Cargo.toml defines your app config.

The 1.0/hello_world has 2 tables:

  • [package]: metadata about the project
  • [[bin]]: specifies our target (e.g. binary but could be [lib] for a library.

Using Cargo

  • $ cargo build && $ ./target/debug/filename (manual run step)
  • $ cargo run (build and run)

Rust Lang 101

See book/1.0/basics/basics.rs for code examples. See README_TYPES.md for type examples.

  • Immutable bindings by default. Can mutate bindings if mut is specified.
  • Strong typing doesn't automatically turn one type into another
  • Static typing knows what type elements are before program runs
  • Implicit typing compilier can often infer binding types
  • Ownership and Borrowing
    • A variable has ownership of resource they are bound to.
    • When binding is out of scope the resource is freed.
    • Only have 1 binding to a resource at any 1 time.
    • How do we work with our resources? Some options:
      • Move
        • We can move values from one binding to another e.g. we re-assign binding (new binding takes ownership) or pass a binding to a function (function takes ownership)
      • Copy
        • If the resource is Copy (implements the Copy trait) this allows the resource to be copied instead of moving it to another binding.
      • Borrow
        • Borrow cannot last longer than owner scope.
        • Borrow ends when borrower goes out of scope.
        • Only one type of borrow at a time, either:
          • n Reader Borrows - give n number of references (&T) to a resource.
          • 1 Write Borrow - give exactly 1 mutable reference (&mut T) to a resource.
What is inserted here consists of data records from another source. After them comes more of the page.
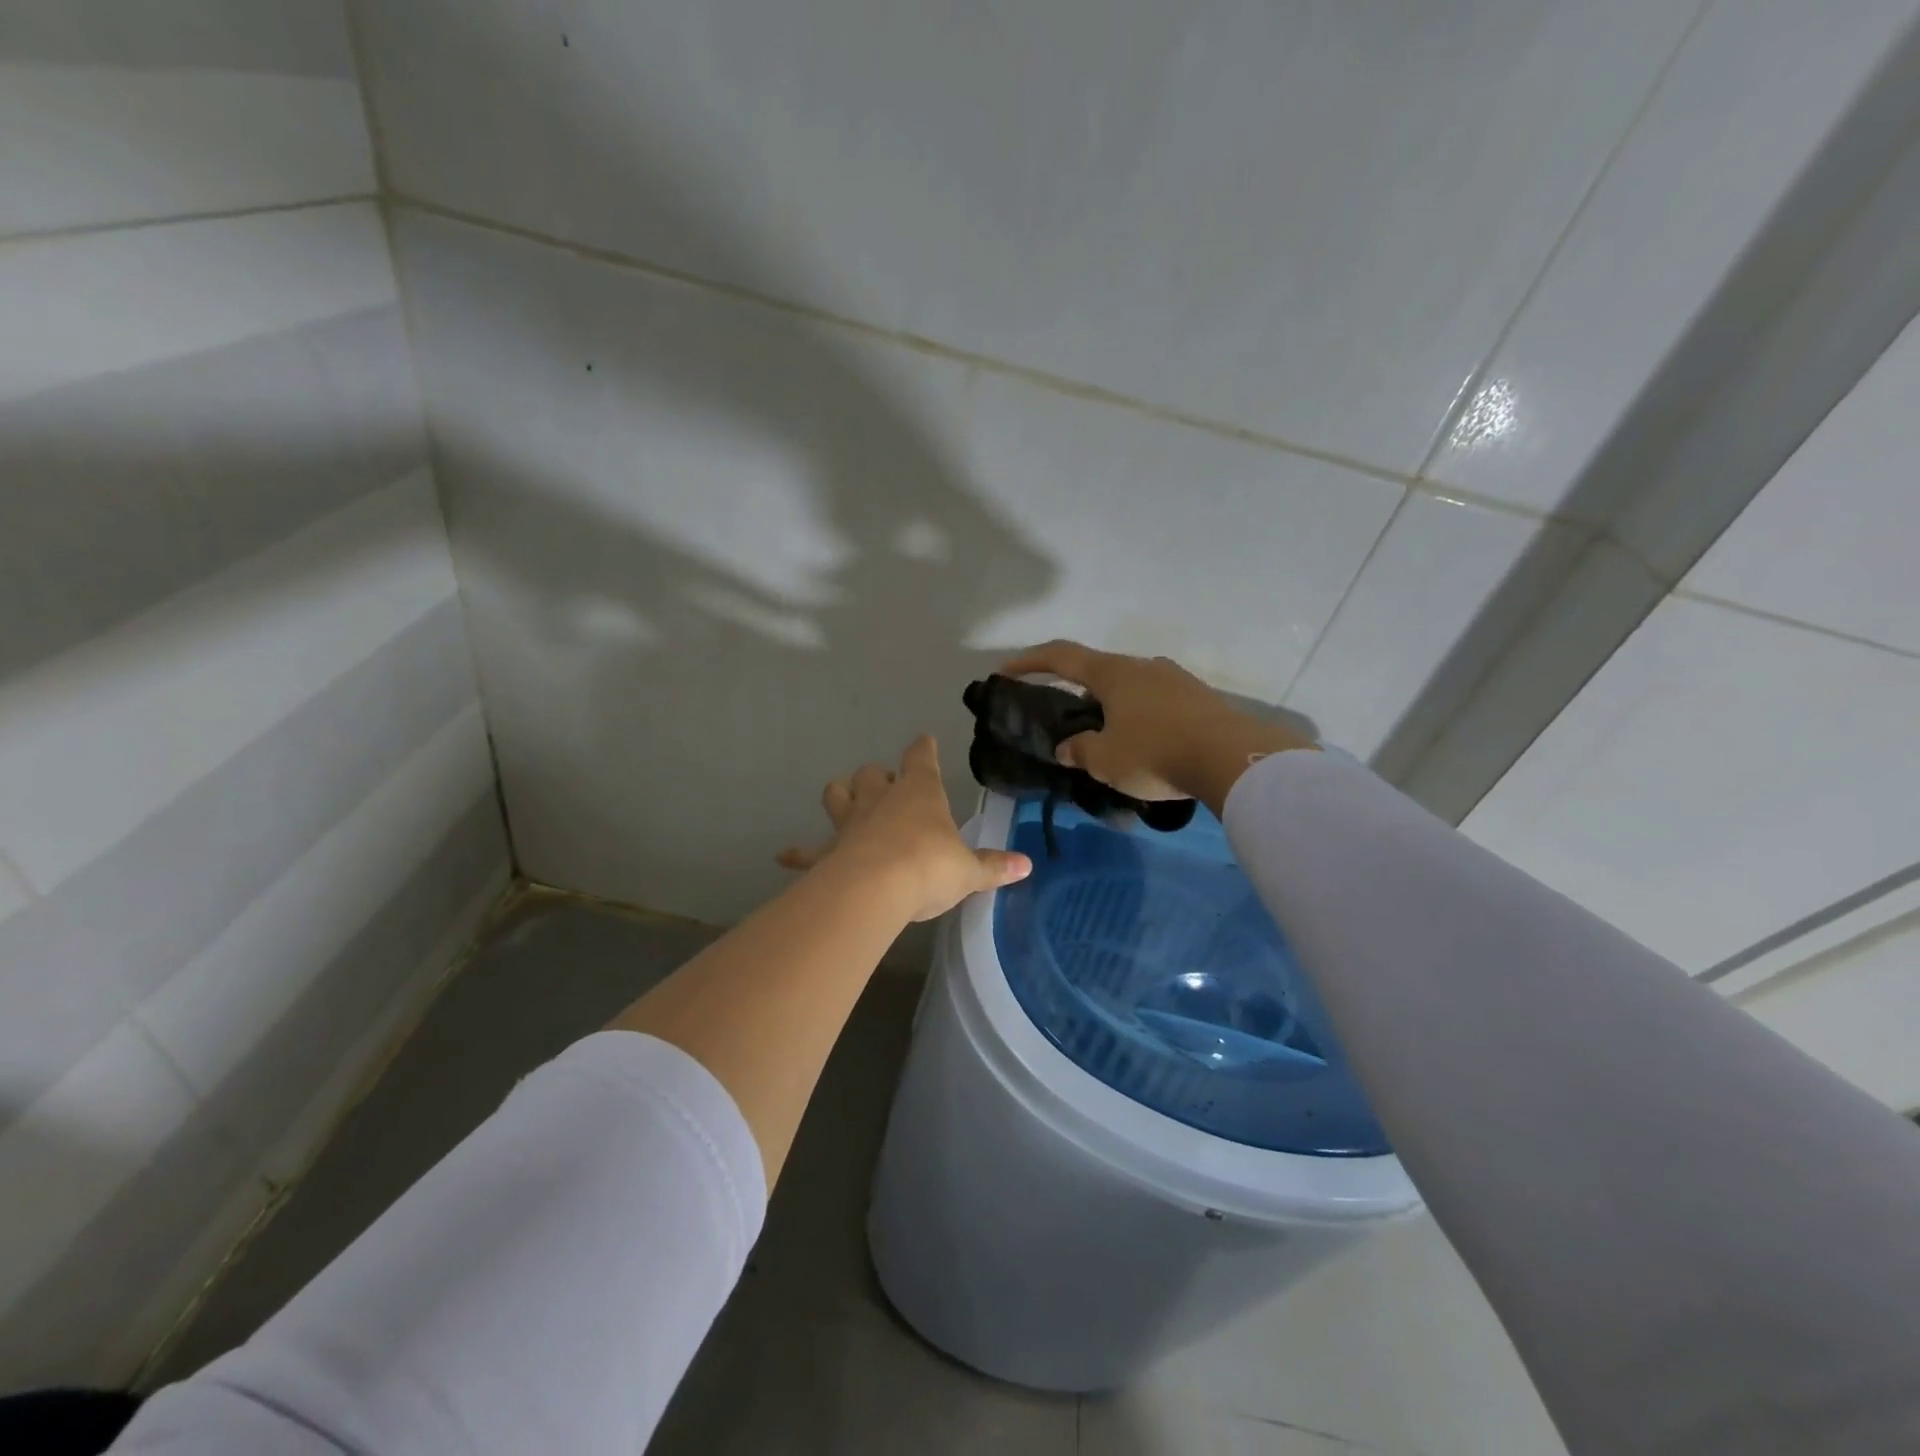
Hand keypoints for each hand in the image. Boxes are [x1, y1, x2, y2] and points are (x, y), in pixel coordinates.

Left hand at [777, 735, 1031, 921]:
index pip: (921, 757)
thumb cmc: (929, 868)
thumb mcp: (968, 872)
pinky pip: (808, 851)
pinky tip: (785, 857)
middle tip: (886, 788)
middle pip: (872, 773)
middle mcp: (881, 799)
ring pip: (837, 795)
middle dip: (877, 777)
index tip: (924, 741)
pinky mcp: (828, 851)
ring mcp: (850, 823)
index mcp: (919, 793)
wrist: (876, 889)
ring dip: (841, 796)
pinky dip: (798, 854)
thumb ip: (994, 867)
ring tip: (845, 803)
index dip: (923, 748)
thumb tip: (1027, 866)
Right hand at [997, 640, 1315, 812]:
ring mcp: (1174, 679)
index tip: (1006, 670)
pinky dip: (1141, 718)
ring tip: (1111, 741)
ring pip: (1130, 688)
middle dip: (1078, 694)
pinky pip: (1157, 702)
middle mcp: (1142, 666)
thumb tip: (1067, 748)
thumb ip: (1080, 751)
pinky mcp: (1198, 697)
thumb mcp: (1106, 760)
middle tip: (1071, 725)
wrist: (1231, 757)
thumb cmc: (1156, 752)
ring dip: (1113, 708)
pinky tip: (1147, 745)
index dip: (1029, 662)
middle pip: (1098, 673)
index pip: (1061, 657)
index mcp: (1112, 673)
Prevents data races.
  • Traits - similar to interfaces, they define a set of methods that a type must implement in order to be that trait. Trait methods can then be implmemented by your own types. You can also generate default implementation of traits e.g. using #[derive(Copy)] above a type where possible.
  • Lifetimes - ensures that references do not point to a resource that has been deallocated from memory (dangling pointer). Every reference has a automatic lifetime but sometimes it must be explicitly specified. Needed when using structs and impl blocks. Lifetimes can be re-used between variables. You can think about lifetimes purely in terms of scopes but naming them allows referring to each variable scope by name.
  • Imports - packages imported using use some::module::path. Some std library packages are included automatically e.g. Vec is, LinkedList is not.